A Remorseful Miss Oblivious...

I am sitting at my kitchen bar with a stack of letters advertising legal services.

I returned this past weekend from a trip to the beach to celebrate my mother-in-law's 80th birthday. I drove. And within hours of leaving home on October 10th, I was stopped by a police officer for speeding in North Carolina. Bummer. Not in my plans. And it took me hours to stop beating myself up mentally.

When I drive the highway for hours, I make a habit (most of the time) of setting my cruise control so I don't have to continually think about my speed. I drive an SUV (a Honda Pilot) and you can easily drive faster than you realize you are driving. On this particular morning, I had gone off of cruise control to pass a few trucks and I was descending a hill. I was listening to Morning Joe on satellite radio and apparently a little distracted by the election discussion. I looked at my speedometer and realized I had gotten up above 80 mph and took my foot immediately off the gas pedal to slow down. But just as I did, I passed the state trooper I hadn't even seen -- who had already clocked me at my peak speed of 88 mph. Way too fast for any kind of explanation to matter. And I knew it.

Nevertheless, I tried to explain that I was only going that speed for a matter of seconds. Not because I really believed I could avoid the citation. But because I didn't want him to think I intentionally drove that fast. I was under no illusion that he believed me. But it was the truth. I certainly cannot say I always drive within the speed limit, but I normally "cruise" only five to seven miles above it on long trips (along with most everyone else). I do not intentionally drive 88 mph EVER. It's not safe. It's not responsible. And I am not looking for trouble!

Despite my remorse, my apologies and my respectful explanation, the officer informed me that the kindest thing he could do was write me a ticket. I should be happy he wasn't arresting me and taking me to jail. Oh, I was grateful he wasn't arresting me. And I thanked him for his kindness (even though this part of the conversation seemed a little extreme). But I was so mad at myself for letting my mind wander from my speed just long enough to have this encounter with law enforcement. I think it might have ruined my whole day if not for the soothing reaction of my sweet husband, who I called and kept on speaker phone while I was receiving my citation. As I pulled back onto the highway, John told me to forget about it and go have a good time at the beach. It took me a while, but eventually I did.

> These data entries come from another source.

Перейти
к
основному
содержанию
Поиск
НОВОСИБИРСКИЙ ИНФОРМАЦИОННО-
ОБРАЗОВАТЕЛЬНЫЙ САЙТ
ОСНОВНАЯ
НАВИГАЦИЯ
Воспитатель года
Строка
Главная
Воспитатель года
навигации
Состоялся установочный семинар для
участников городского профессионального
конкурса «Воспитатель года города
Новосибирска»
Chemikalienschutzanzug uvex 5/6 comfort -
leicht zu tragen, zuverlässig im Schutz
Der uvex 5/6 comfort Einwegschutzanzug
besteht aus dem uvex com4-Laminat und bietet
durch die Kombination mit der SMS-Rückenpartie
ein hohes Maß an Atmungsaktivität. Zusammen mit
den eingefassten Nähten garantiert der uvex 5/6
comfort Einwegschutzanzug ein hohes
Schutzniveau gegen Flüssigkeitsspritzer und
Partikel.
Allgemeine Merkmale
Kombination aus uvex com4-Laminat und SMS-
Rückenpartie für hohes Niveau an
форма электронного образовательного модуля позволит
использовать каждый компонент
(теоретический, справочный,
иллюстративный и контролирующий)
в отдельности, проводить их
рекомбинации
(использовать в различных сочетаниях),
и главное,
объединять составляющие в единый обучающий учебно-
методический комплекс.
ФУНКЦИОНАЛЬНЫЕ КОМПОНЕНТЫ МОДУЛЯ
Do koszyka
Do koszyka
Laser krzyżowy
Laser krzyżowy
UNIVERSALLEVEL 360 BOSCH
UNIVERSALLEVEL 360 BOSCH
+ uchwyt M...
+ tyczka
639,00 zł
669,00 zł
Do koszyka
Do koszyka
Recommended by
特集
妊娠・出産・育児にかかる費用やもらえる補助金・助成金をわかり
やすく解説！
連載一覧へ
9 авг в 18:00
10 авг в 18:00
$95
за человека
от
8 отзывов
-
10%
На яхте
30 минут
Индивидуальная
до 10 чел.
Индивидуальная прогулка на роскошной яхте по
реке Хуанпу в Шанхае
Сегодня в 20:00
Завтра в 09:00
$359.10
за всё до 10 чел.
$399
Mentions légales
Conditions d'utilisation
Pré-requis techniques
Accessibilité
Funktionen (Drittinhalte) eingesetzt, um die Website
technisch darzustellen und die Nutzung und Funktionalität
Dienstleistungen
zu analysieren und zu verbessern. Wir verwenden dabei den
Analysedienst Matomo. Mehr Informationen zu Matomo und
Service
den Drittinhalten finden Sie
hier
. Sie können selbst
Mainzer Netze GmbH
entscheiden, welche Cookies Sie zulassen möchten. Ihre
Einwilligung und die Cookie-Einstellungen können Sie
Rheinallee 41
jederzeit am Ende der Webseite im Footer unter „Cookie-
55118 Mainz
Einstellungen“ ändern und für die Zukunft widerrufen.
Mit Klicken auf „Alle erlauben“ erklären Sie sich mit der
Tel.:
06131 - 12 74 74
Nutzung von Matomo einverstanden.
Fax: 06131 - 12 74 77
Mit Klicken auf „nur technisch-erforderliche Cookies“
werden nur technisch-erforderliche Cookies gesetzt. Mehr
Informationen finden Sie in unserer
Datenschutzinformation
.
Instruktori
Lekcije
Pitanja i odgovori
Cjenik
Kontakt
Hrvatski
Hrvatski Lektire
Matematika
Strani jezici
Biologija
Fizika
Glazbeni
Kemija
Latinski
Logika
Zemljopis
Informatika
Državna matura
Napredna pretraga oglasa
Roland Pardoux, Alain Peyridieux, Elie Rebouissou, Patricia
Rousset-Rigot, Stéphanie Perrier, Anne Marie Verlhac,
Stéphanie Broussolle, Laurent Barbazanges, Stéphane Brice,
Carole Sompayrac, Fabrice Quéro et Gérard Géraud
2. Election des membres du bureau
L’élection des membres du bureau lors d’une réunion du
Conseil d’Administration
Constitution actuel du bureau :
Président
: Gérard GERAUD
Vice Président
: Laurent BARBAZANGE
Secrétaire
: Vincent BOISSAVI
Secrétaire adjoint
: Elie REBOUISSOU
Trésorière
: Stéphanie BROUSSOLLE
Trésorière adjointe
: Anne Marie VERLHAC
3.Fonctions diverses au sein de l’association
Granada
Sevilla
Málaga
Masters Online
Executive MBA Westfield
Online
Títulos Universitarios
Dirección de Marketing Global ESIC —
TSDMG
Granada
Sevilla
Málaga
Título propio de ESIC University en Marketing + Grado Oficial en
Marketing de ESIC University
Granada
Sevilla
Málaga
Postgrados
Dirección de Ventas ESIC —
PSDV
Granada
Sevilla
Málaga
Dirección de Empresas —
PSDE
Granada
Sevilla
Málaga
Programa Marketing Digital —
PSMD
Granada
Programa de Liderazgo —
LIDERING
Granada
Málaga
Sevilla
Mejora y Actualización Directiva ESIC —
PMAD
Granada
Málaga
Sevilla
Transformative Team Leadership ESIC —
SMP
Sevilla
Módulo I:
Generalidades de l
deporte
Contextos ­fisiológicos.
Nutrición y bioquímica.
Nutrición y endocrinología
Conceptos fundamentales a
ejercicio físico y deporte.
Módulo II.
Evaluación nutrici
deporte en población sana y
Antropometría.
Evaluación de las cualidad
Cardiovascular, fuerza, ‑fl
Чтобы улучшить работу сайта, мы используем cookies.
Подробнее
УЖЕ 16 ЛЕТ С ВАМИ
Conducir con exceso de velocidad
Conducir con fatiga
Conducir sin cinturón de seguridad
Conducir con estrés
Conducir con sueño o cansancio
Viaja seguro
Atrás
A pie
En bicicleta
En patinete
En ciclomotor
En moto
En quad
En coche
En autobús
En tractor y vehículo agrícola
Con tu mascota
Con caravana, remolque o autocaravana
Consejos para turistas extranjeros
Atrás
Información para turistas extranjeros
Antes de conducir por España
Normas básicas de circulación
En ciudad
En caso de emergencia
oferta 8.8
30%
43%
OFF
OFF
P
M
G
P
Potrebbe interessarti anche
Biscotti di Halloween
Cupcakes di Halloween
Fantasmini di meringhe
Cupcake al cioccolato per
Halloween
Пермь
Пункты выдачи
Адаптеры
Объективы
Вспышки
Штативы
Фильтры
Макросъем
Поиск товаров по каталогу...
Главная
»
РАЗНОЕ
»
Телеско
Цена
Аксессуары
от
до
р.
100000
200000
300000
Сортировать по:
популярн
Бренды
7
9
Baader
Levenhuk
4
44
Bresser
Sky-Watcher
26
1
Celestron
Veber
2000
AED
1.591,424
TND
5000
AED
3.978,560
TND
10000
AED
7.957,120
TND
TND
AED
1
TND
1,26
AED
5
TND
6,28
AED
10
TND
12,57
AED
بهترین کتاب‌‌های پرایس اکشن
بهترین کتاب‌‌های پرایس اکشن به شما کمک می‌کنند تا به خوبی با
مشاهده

However, I'm thinking about it again as I try to choose an attorney to represent me so I don't have to make a trip to North Carolina to appear in court. I'm still a little mad at myself for my lapse in attention. But it seems like a much smaller "misfortune" today than it did in the moment.

I'm glad I can hire a lawyer to appear for me. I have this genetic condition that compels me to over-explain myself. I'm sure the judge won't care about my intentions, my conscience, or my remorse. I'm not even sure why it matters so much to me to explain that I didn't mean to go that fast and only did for a fraction of a minute. I'm guilty of speeding. I'm not justifying it. And it may be worse that I was going that fast because I wasn't paying attention. I guess in my mind it would be worse if I had done it on purpose. But maybe only in my own mind.

I guess I can appreciate why speeding is such a black and white issue for a state trooper or a judge. They don't just give tickets. They respond to accidents and see what can happen when a driver is distracted or driving too fast. I was fortunate to only get a speeding ticket. It wasn't a tragedy. It was just an expensive reminder that I need to be more careful. I drove much more intentionally and cautiously the rest of my trip because that ticket was so fresh in my mind. Who knows what worse thing God may have protected me from because He did not prevent me from encountering the state trooper in the first few hours of my trip. And this, I believe, is so true of life in general.